India’s life insurance industry, which has been traditionally dependent on physical distribution through agencies and bancassurance, is shifting its focus to digital modes of distribution while augmenting product offerings on digital platforms and selling more protection-oriented policies as it seeks to arrest the steady fall in premium earnings.
For the June quarter, private life insurers’ new business premium plunged 19.17% year-on-year (y-o-y) to ₹12,805.42 crore. For state-run Life Insurance Corp. of India, new business premium fell 18.45% y-o-y to ₹36,530.02 crore in the June quarter.
The four-month-long lockdown induced by the covid-19 pandemic is changing the insurance landscape in India on two key fronts.
First, since customers have become more precarious about their financial condition, they are looking at protection-oriented products and guaranteed return plans. Second, since face-to-face meetings between customers and individual agents or bank officials have stopped due to social distancing norms, insurers have started selling more products through websites, and distributors have started interacting with existing and prospective customers through digital and telephonic mode, either for pitching new sales or for servicing and settling claims.
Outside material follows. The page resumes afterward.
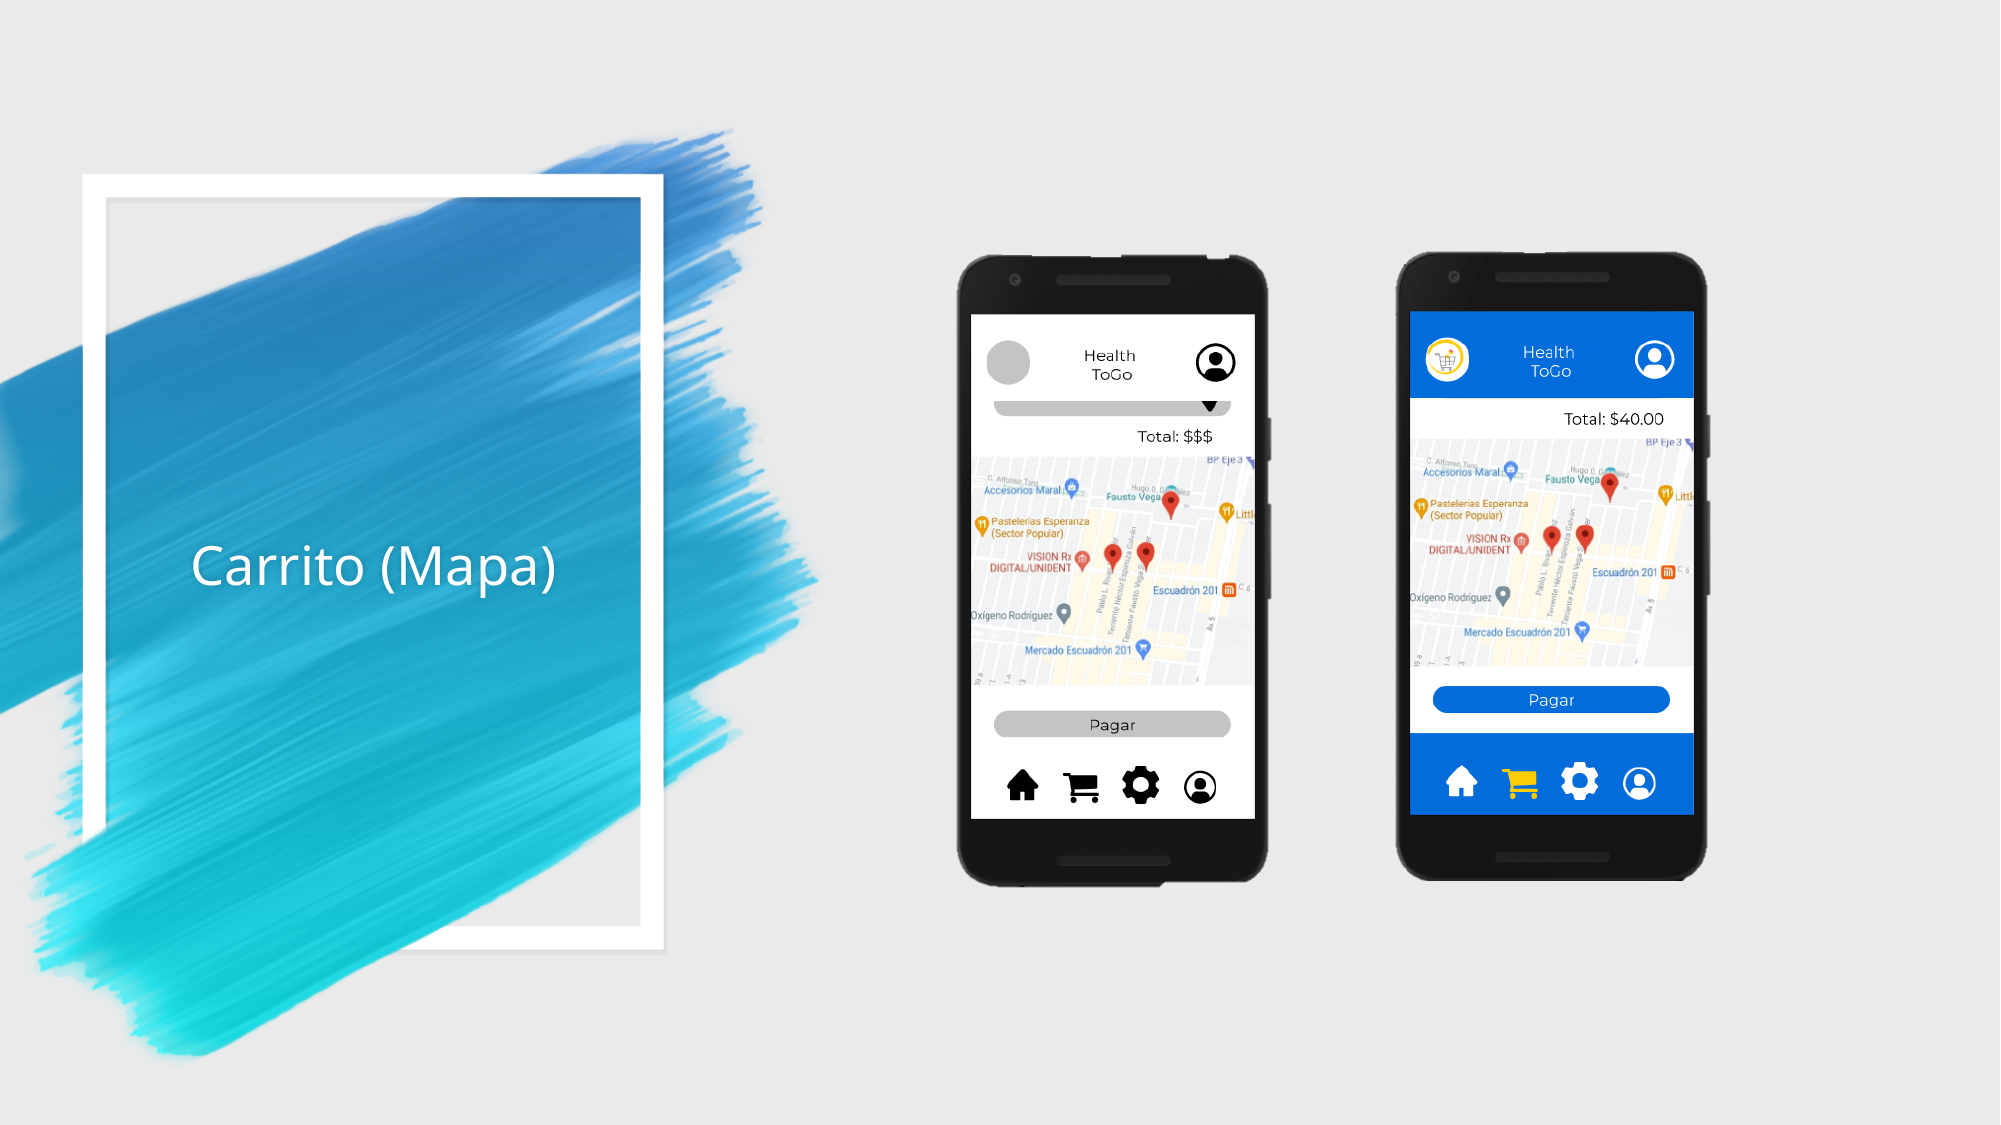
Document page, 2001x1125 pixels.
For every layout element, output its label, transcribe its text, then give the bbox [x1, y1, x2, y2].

“The innate need to conserve cash cannot be under-estimated,” Vibha Padalkar, managing director & CEO of HDFC Life Insurance Co. Ltd, said at Mint’s Pivot or Perish webinar.
“Our approach was that covid-19 is here to stay and we have to live with it. From March itself (when the lockdown began), we are ramping up our digital offerings…This is truly the inflection point for the industry in terms of opportunities as customers have started realizing the importance of buying insurance,” said Padalkar.
Traditional channels such as agency channel and broker are embracing technology now, said Padalkar.
For private life insurers, 45-50% of sales come from equity-linked products, which are typically riskier than traditional plans. This trend is now changing with customers now rushing for pure term assurance covers and protection-oriented plans.
“In March, when the lockdown began, our run-rate fell to 20% of its average. But now all are in recovery mode. We worked on digital sales quite a lot, we had to gear up for collections through digital mode. Our June quarter sales have been brought to similar levels like last year due to our efforts. All companies are now focusing on building their digitization capabilities,” said Prashant Tripathy, MD and CEO of Max Life Insurance Co. Ltd.
The non-life sector too, which is now gearing up to meet increased demand for health insurance, has seen digitization drive on full throttle.
ICICI Lombard General Insurance Co. Ltd.’s managing director and CEO, Bhargav Dasgupta said, “One of the challenges was to gear up for contact-less claims service during the lockdown. Digital was anyway a tool to look at the future, but with the latest crisis the whole paradigm has got accelerated. Consumers would now want different products and services. We have started homecare products as we feel that now more customers would be opting for treatment from home rather than going to the hospital. We are providing this product on a cashless basis.”